After college, Ricardo and I went separate ways but loosely stayed in touch. I will never forget one particular phone call in the autumn after graduation. I had returned to my parent’s house after a few months wandering around Alaska. Ricardo was in Denver working at a real job. I had no job, no prospects and I was floundering. “You’ve got to get out of there, Moll” was all he said—once again, urging me to move forward, to point ‘em downhill, and he was right. I did pick myself up, get out of there, and took up the reins of my own life.

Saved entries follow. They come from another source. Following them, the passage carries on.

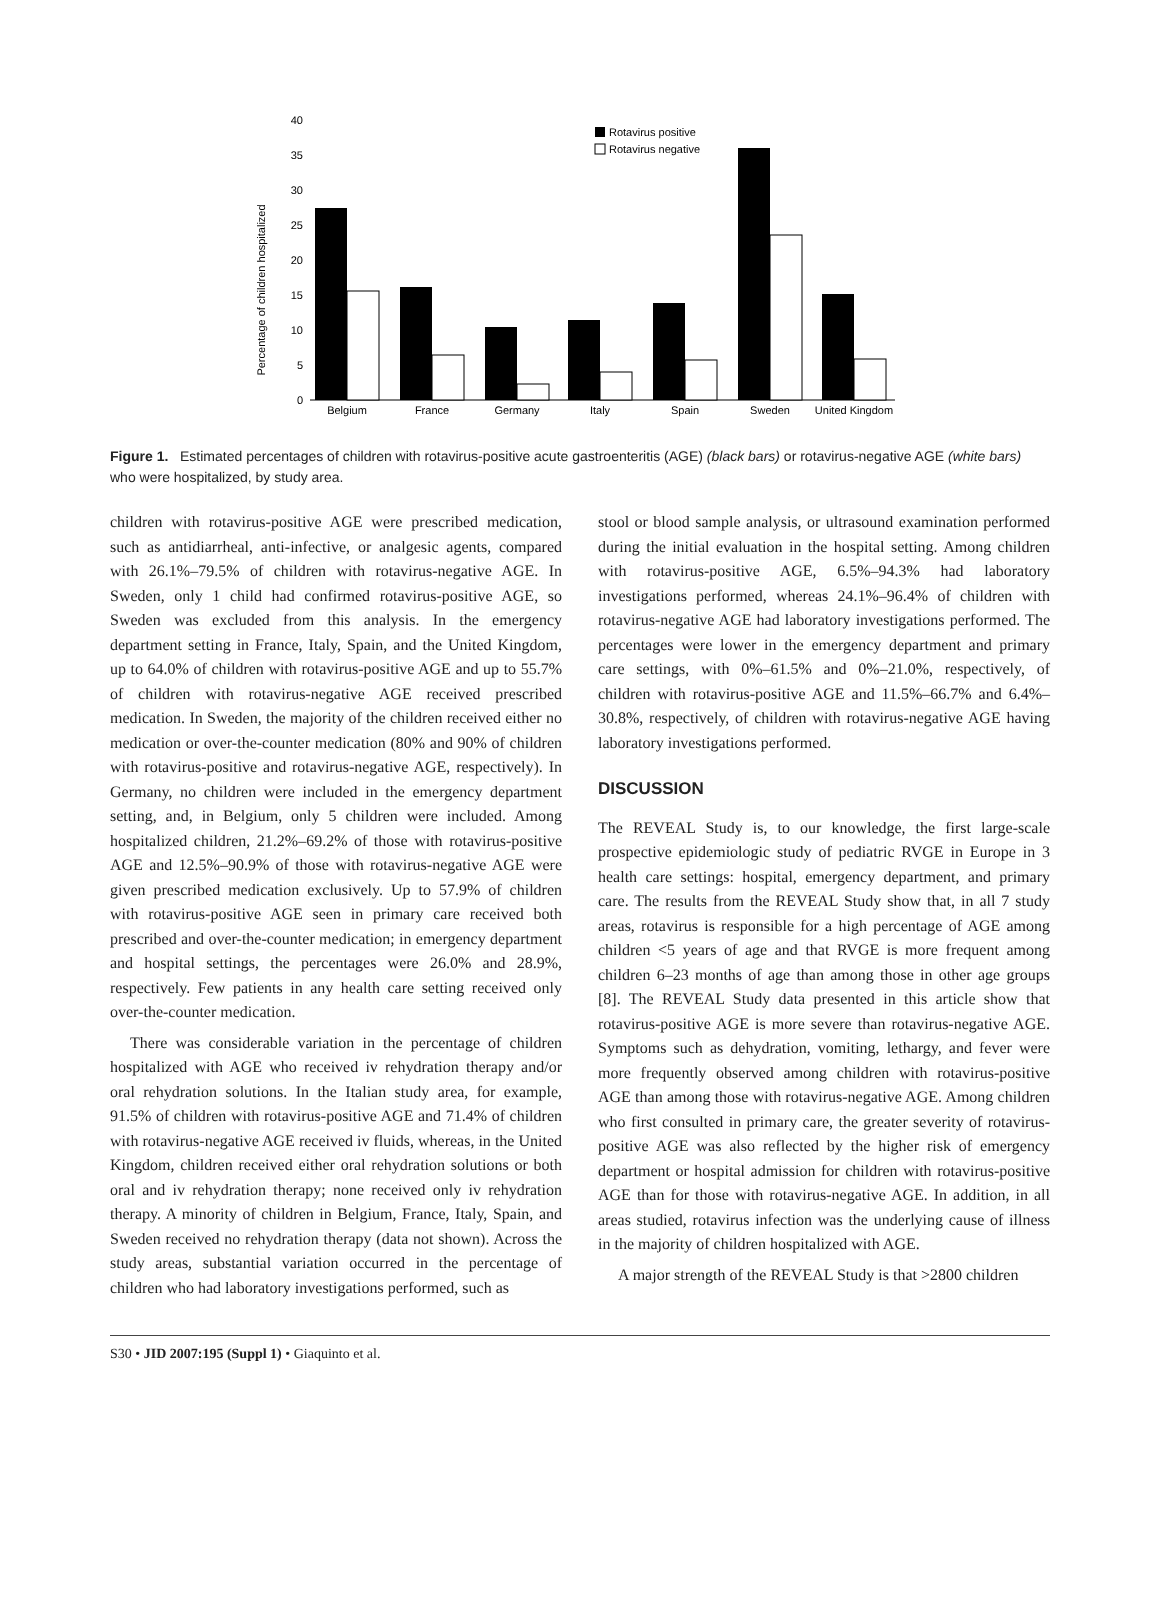Percentage of children hospitalized
40
35
30
25
20
15
10
5
0
Belgium
France
Germany
Italy
Spain
Sweden
United Kingdom
Rotavirus positive
Rotavirus negative
Figure 1. Estimated percentages of children with rotavirus-positive acute gastroenteritis (AGE) (black bars) or rotavirus-negative AGE (white bars) who were hospitalized, by study area.
children with rotavirus-positive AGE were prescribed medication, such as antidiarrheal, anti-infective, or analgesic agents, compared with 26.1%–79.5% of children with rotavirus-negative AGE. In Sweden, only 1 child had confirmed rotavirus-positive AGE, so Sweden was excluded from this analysis. In the emergency department setting in France, Italy, Spain, and the United Kingdom, up to 64.0% of children with rotavirus-positive AGE and up to 55.7% of children with rotavirus-negative AGE received prescribed medication. In Sweden, the majority of the children received either no medication or over-the-counter medication (80% and 90% of children with rotavirus-positive and rotavirus-negative AGE, respectively). In Germany, no children were included in the emergency department setting, and, in Belgium, only 5 children were included. Among hospitalized children, 21.2%–69.2% of those with rotavirus-positive AGE and 12.5%–90.9% of those with rotavirus-negative AGE were given prescribed medication exclusively. Up to 57.9% of children with rotavirus-positive AGE seen in primary care received both prescribed and over-the-counter medication; in emergency department and hospital settings, the percentages were 26.0% and 28.9%, respectively. Few patients in any health care setting received only over-the-counter medication.
There was considerable variation in the percentage of children hospitalized with AGE who received iv rehydration therapy and/or oral rehydration solutions. In the Italian study area, for example, 91.5% of children with rotavirus-positive AGE and 71.4% of children with rotavirus-negative AGE received iv fluids, whereas, in the United Kingdom, children received either oral rehydration solutions or both oral and iv rehydration therapy; none received only iv rehydration therapy. A minority of children in Belgium, France, Italy, Spain, and Sweden received no rehydration therapy (data not shown). Across the study areas, substantial variation occurred in the percentage of children who had laboratory investigations performed, such as
stool or blood sample analysis, or ultrasound examination performed during the initial evaluation in the hospital setting. Among children with rotavirus-positive AGE, 6.5%–94.3% had laboratory investigations performed, whereas 24.1%–96.4% of children with rotavirus-negative AGE had laboratory investigations performed. The percentages were lower in the emergency department and primary care settings, with 0%–61.5% and 0%–21.0%, respectively, of children with rotavirus-positive AGE and 11.5%–66.7% and 6.4%–30.8%, respectively, of children with rotavirus-negative AGE having laboratory investigations performed.
DISCUSSION
The REVEAL Study is, to our knowledge, the first large-scale prospective epidemiologic study of pediatric RVGE in Europe in 3 health care settings: hospital, emergency department, and primary care. The results from the REVEAL Study show that, in all 7 study areas, rotavirus is responsible for a high percentage of AGE among children <5 years of age and that RVGE is more frequent among children 6–23 months of age than among those in other age groups [8]. The REVEAL Study data presented in this article show that rotavirus-positive AGE is more severe than rotavirus-negative AGE. Symptoms such as dehydration, vomiting, lethargy, and fever were more frequently observed among children with rotavirus-positive AGE than among those with rotavirus-negative AGE. Among children who first consulted in primary care, the greater severity of rotavirus-positive AGE was also reflected by the higher risk of emergency department or hospital admission for children with rotavirus-positive AGE than for those with rotavirus-negative AGE. In addition, in all areas studied, rotavirus infection was the underlying cause of illness in the majority of children hospitalized with AGE.
A major strength of the REVEAL Study is that >2800 children
S30 • JID 2007:195 (Suppl 1) • Giaquinto et al.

From then on, we saw each other only a few times before falling out of touch for about a decade. Happily, life events eventually brought our orbits closer with occasions like a college reunion (that ridiculous hike to Stark’s Nest in the thick fog and rain), my teaching trips to Salt Lake (where I so happily met lovely Caroline), Kim and Gil’s wedding (the Rev), and, of course, our somewhat irregular Utah ski trips. And each time it was always an electric happiness. That same powerful spirit and smile. That sparkle. And the funk. Always the funk.

In the present moment, I find myself fighting back feelings of regret—regret that I didn’t call more, didn’t email more, that I didn’t plan our ski trips better around his schedule—but then I realize that none of that would change anything. It wouldn’t make me miss my friend any less. It wouldn’t ease the pain in my heart. And, most importantly, it wouldn’t change the connection and love that I feel toward such an amazing and brilliant individual. I feel honored and blessed to be a part of this extended tribe of people paying tribute to our dear friend. Ricardo taught me to keep on moving, and I hope that one of my first steps forward out of this abyss of sadness will be to travel to Utah to celebrate with you all. Peace. Love. The groove will always be in the heart.